We’re in the middle of "vacation season" at Denbigh. Roger and Keri are gone this week; Lynn and I will be gone will be gone next week. And we aren't alone. Most of our church is from other places, so when they get time off they go to those other places. It looked like half the church was out of town yesterday, but we also had a ton of guests as well.

One of our guests yesterday told me, “I was in on the vote on whether to hire you.” Steve and Linda Howell were members at Denbigh back in the early eighties.  Lynn and I came to Denbigh in May of 1980 to work as the youth minister and intern under Lloyd Unsell, but Lloyd left Denbigh several months after I got here to move to Oklahoma to be nearer his family. The elders asked me to preach on an interim basis while they found a new pulpit guy. They never found a new guy largely because they never really looked, and I kept filling in.  After a year or two or three (memories of the timeframe vary), they decided I was doing an OK job (given their low expectations,), and offered me the position. And Steve was evidently here for that vote.  So thanks, Howell's for the vote of confidence all those years ago. And thanks for all the nice things you said yesterday.
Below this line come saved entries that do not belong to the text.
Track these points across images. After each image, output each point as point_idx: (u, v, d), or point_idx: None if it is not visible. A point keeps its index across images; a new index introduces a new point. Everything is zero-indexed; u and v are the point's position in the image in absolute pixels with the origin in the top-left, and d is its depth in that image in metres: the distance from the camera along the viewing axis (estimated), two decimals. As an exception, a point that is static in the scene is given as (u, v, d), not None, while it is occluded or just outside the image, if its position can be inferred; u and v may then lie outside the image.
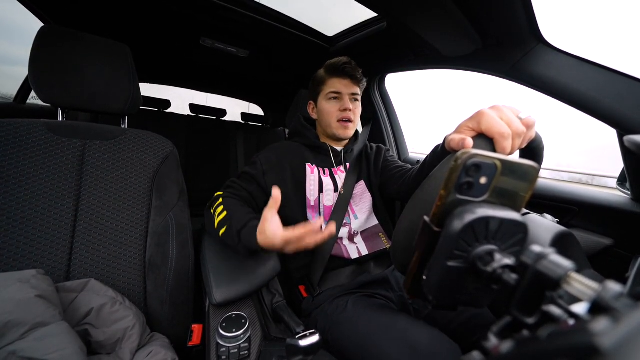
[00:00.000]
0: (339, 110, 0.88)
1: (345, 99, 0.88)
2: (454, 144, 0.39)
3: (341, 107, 0.88)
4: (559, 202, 0.87)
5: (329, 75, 0.90)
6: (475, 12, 0.75)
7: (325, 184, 0.89)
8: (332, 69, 0.89)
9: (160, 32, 1.35)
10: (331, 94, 0.89)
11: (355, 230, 0.89)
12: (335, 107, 0.89)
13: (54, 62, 0.74)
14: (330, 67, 0.90)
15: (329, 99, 0.89)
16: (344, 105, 0.87)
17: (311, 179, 0.87)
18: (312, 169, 0.89)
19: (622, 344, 0.11)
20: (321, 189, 0.88)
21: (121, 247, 0.75)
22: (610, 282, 0.16)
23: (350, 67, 0.87)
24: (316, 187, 0.87)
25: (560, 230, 0.40)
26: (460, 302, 0.26)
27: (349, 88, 0.88)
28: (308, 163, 0.90)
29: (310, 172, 0.88)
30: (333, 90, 0.88)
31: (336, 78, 0.89)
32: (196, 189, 2.02)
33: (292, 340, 0.48)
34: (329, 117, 0.90)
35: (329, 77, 0.90)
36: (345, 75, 0.88)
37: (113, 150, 0.79)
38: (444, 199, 0.24)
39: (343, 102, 0.88)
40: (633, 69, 0.66)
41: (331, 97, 0.89)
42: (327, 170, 0.92)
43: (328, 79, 0.90)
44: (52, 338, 0.48)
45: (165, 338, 0.71)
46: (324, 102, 0.91)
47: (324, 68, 0.93)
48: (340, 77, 0.88)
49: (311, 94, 0.97)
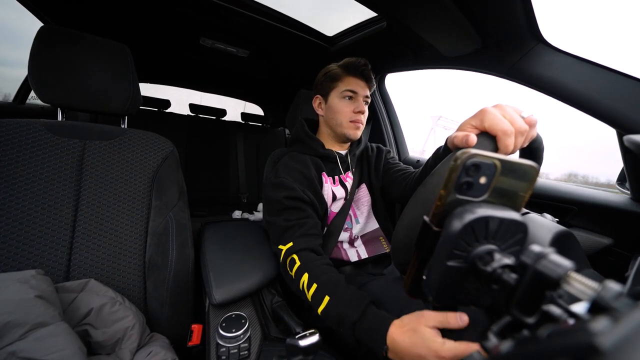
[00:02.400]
0: (353, 111, 0.85)
1: (360, 100, 0.86)
2: (458, 141, 0.40)
3: (356, 109, 0.85)
4: (558, 202, 0.87)
5: (346, 73, 0.86)
6: (474, 12, 0.75)
7: (337, 193, 0.86)
8: (351, 68, 0.86)
9: (160, 32, 1.35)
10: (347, 92, 0.85)
11: (355, 235, 0.89)
12: (349, 107, 0.85)
13: (54, 62, 0.74)
14: (348, 65, 0.86)
15: (343, 97, 0.86)
16: (359, 107, 0.85)
17: (325, 188, 0.86)
18: (326, 178, 0.87)
19: (622, 344, 0.11)
20: (334, 198, 0.86)
21: (121, 247, 0.75)
22: (609, 282, 0.16)
23: (367, 70, 0.85)
24: (329, 196, 0.85)
25: (559, 229, 0.40)
26: (460, 302, 0.26)
27: (364, 90, 0.86)
28: (323, 172, 0.87)
29: (325, 182, 0.86)
30: (350, 88, 0.85)
31: (353, 77, 0.86)
32: (196, 189, 2.03)
33: (291, 340, 0.48)
34: (340, 116, 0.86)
35: (346, 75, 0.86)
36: (362, 76, 0.86)
37: (113, 150, 0.79)
38: (444, 199, 0.24)
39: (358, 104, 0.85)
40: (633, 69, 0.66)
41: (346, 95, 0.85)
42: (337, 178, 0.89)
43: (345, 77, 0.86)
44: (51, 338, 0.48)
45: (165, 338, 0.71)
46: (337, 100, 0.86)
47: (340, 65, 0.88)
48: (357, 78, 0.86)
49: (320, 89, 0.91)
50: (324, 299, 0.60)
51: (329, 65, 0.91)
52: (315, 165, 0.86)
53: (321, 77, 0.91)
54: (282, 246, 0.72)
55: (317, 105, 0.93)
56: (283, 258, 0.72)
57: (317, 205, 0.80)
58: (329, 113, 0.89)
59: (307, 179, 0.82)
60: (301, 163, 0.85)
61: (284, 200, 0.76)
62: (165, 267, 0.75)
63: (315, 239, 0.74)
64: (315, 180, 0.82)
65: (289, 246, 0.71)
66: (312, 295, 0.62)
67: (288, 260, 0.70)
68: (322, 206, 0.82)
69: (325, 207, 0.84)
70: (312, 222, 0.76)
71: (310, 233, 0.73)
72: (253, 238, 0.93)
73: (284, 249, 0.71)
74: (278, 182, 0.80)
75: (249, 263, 0.81)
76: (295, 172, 0.82)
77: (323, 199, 0.83)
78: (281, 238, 0.73)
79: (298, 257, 0.69)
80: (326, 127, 0.92)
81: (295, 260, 0.68)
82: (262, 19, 1.13)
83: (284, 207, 0.76)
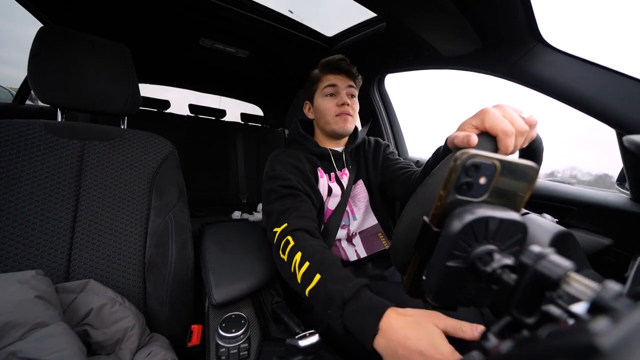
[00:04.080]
0: (336, 105, 0.86)
1: (342, 93, 0.86)
2: (458, 141, 0.40)
3: (338, 102, 0.85)
4: (558, 202, 0.87)
5: (323, 72, 0.88)
6: (474, 12, 0.75)
7: (333, 189, 0.87)
8: (327, 66, 0.88)
9: (160, 33, 1.35)
10: (328, 89, 0.86)
11: (353, 232, 0.88)
12: (332, 102, 0.86)
13: (53, 62, 0.74)
14: (325, 64, 0.89)
15: (325, 95, 0.87)
16: (342, 99, 0.85)
17: (321, 183, 0.86)
18: (322, 173, 0.88)
19: (622, 344, 0.11)
20: (330, 192, 0.87)
21: (120, 247, 0.75)
22: (609, 282, 0.16)
23: (345, 63, 0.86)
24: (325, 191, 0.86)
25: (559, 230, 0.40)
26: (460, 302, 0.26)
27: (345, 82, 0.87)
28: (319, 168, 0.88)
29: (320, 176, 0.87)
30: (329, 83, 0.86)
31: (331, 74, 0.87)
32: (196, 190, 2.02)
33: (291, 340, 0.48)
34: (326, 114, 0.87)
35: (324, 73, 0.88)
36: (340, 70, 0.87)
37: (112, 150, 0.79)
38: (444, 199, 0.24)
39: (340, 97, 0.85)
40: (633, 69, 0.66)
41: (327, 92, 0.87)
42: (333, 175, 0.90)
43: (323, 76, 0.88)
44: (51, 339, 0.48)
45: (164, 338, 0.71)
46: (320, 99, 0.88)
47: (318, 67, 0.91)
48: (335, 73, 0.87)
49: (307, 94, 0.95)
50: (314, 277, 0.54)
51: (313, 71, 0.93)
52: (310, 161, 0.88)
53: (306, 83, 0.95)
54: (276, 228, 0.69)
55: (307, 111, 0.96)
56: (277, 240, 0.68)
57: (312, 195, 0.81)
58: (317, 114, 0.91)
59: (302, 172, 0.83)
60: (295, 158, 0.86)
61: (280, 188, 0.77)
62: (165, 268, 0.75)
63: (310, 221, 0.72)
64: (309, 174, 0.84)
65: (283, 227, 0.68)
66: (302, 274, 0.57)
67: (282, 242, 0.66)
68: (318, 200, 0.83)
69: (321, 201, 0.84)
70: (308, 206, 0.76)
71: (305, 215, 0.72)
72: (253, 238, 0.92)
73: (279, 230, 0.68)
74: (274, 175, 0.81)
75: (249, 263, 0.81)
76: (290, 166, 0.84)
77: (319, 192, 0.84)
78: (277, 222, 0.71)
79: (292, 238, 0.65)
80: (318, 128, 0.94)
81: (290, 241, 0.65)
82: (262, 20, 1.13)
83: (280, 195, 0.77)
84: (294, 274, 0.59)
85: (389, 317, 0.43)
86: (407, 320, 0.41)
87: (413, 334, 0.39)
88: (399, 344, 0.39)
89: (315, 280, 0.54)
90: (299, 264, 0.59)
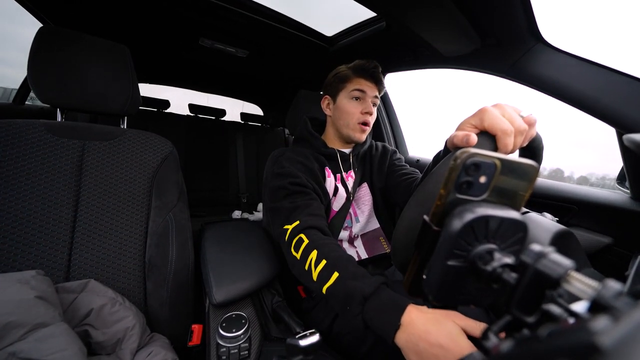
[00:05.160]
0: (360, 112, 0.85)
1: (368, 101, 0.86)
2: (458, 141, 0.40)
3: (363, 110, 0.85)
4: (558, 201, 0.87)
5: (355, 74, 0.87)
6: (474, 12, 0.75)
7: (339, 189, 0.87)
8: (360, 69, 0.87)
9: (160, 33, 1.35)
10: (355, 92, 0.86)
11: (355, 234, 0.89)
12: (357, 107, 0.86)
13: (53, 62, 0.74)
14: (358, 67, 0.87)
15: (352, 98, 0.86)
16: (367, 108, 0.85)
17: (328, 182, 0.86)
18: (329, 172, 0.88)
19: (622, 343, 0.11)
20: (336, 192, 0.87)
21: (121, 247, 0.75)
22: (610, 281, 0.16)
23: (377, 72, 0.86)
24: (332, 189, 0.86)
25: (559, 229, 0.40)
26: (460, 301, 0.26)
27: (373, 91, 0.87)
28: (327, 167, 0.88)
29: (327, 176, 0.87)
30: (358, 87, 0.85)
31: (363, 78, 0.86)
32: (196, 189, 2.03)
33: (292, 340, 0.48)
34: (348, 117, 0.87)
35: (356, 76, 0.87)
36: (372, 78, 0.86)
37: (112, 150, 0.79)
38: (444, 198, 0.24)
39: (366, 105, 0.86)
40: (633, 69, 0.66)
41: (354, 96, 0.86)
42: (339, 176, 0.90)
43: (354, 78, 0.87)
44: (52, 339, 0.48)
45: (165, 338, 0.71)
46: (346, 100, 0.87)
47: (350, 67, 0.89)
48: (367, 79, 0.86)
49: (329, 90, 0.92)
50: (332, 275, 0.56)
51: (340, 66, 0.92)
52: (318, 160, 0.88)
53: (331, 77, 0.92)
54: (287, 226, 0.69)
55: (325, 106, 0.94)
56: (288, 238, 0.68)
57: (320, 194, 0.81)
58: (336, 113, 0.90)
59: (310, 170, 0.83)
60: (303, 156, 0.86)
61: (289, 185, 0.76)
62: (165, 267, 0.75)
63: (321, 219, 0.72)
64: (317, 172, 0.83)
65: (295, 224, 0.68)
66: (319, 272, 0.58)
67: (295, 240, 0.66)
68: (325, 199, 0.83)
69: (328, 199, 0.84)
70: (318, 204, 0.76)
71: (316, 213, 0.72)
72: (253, 238, 0.93)
73: (290, 227, 0.68)
74: (282, 172, 0.80)
75: (249, 263, 0.81)
76: (298, 163, 0.83)
77: (326, 190, 0.84)
78: (287, 219, 0.71)
79: (306, 236, 0.65)
80: (332, 127, 0.93)
81: (303, 239, 0.65)
82: (261, 19, 1.13)
83: (289, 192, 0.76)
84: (309, 272, 0.60)
85: (410, 313, 0.45)
86: (428, 317, 0.44)
87: (434, 329, 0.41)
88: (421, 338, 0.42)
89: (333, 277, 0.56)
90: (315, 262, 0.60)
Steve and Linda represent a large part about what ministry at Denbigh have been through the years. Because of our close proximity to multiple military installations, we have had a steady stream of people coming in and going out through the years. Several years ago, Roger did a congregational study and discovered that almost half of our church had been here 2 years or less. So we have people for 3-4 years and then start all over with a new batch. Sometimes it seems that just when everyone is on the same page, the book changes, and we start all over again. So it’s good to run across people you haven’t seen for 30 (or more) years that say they appreciate what you did and what you are doing.